Peut-être que la seule chose qui distingue les humains des autres animaux est l’ambition – le désir de s’élever au-dessus de ses rangs, de faire mieux que ses ancêtres et de construire un héritage à la fois intimidant et inspirant. Le besoin insatiable de parfaire nos ambitions et de nourrir de nouvelles aspirations pourrait bien être le nœud de l’humanité et le motif de toutes nos actions.

L’un de ces hommes est le protagoniste de Vauhini Vara, le roi Rao, né dans une caste inférieure mais une famille prospère à Kothapalli, Andhra Pradesh. Bien que sa mère soit décédée pendant l’accouchement, King a à peine ressenti son absence car sa tante a rapidement assumé le rôle de sa mère et vivre avec sa famille élargie signifiait qu’il ne manquait jamais de camarades de jeu.

Les Raos, propriétaires d’une vaste cocoteraie à Kothapalli, ont fait fortune en vendant l’humble fruit. Contrairement à ses ancêtres, King est armé d’éducation et de richesse, mais les indignités que le système des castes entraîne avec lui ne lui échappent jamais vraiment. Il est parfaitement conscient de sa position dans la hiérarchie des castes et sait que la terre, historiquement refusée à des familles comme lui, était plus une question de chance qu’un héritage « légitime ».
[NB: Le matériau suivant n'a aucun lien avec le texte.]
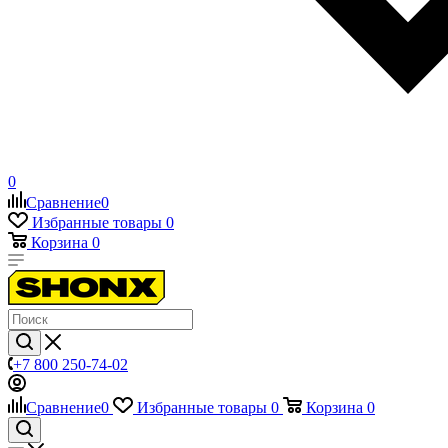
0
Сравнение
0
Избранные товары
0
Корзина
0
+7 800 250-74-02
Сравнение
0
Избранные товары
0
Корзина
0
… Si lui et ses frères et sœurs prenaient un nom de famille brahmane, ce serait bon pour l’entreprise. Désormais, les Burras seraient les Raos.

Un héritage troublant

Fils aîné du fils aîné, le destin de King est déjà déterminé – il héritera de la plantation après la mort de son père. Ce n’est pas une mauvaise affaire et la vie serait confortable, prévisible. Mais quelqu’un qui est baptisé King est naturellement enclin à tester des eaux agitées, à conquérir de nouvelles terres et à construire un héritage qui lui appartiendra entièrement.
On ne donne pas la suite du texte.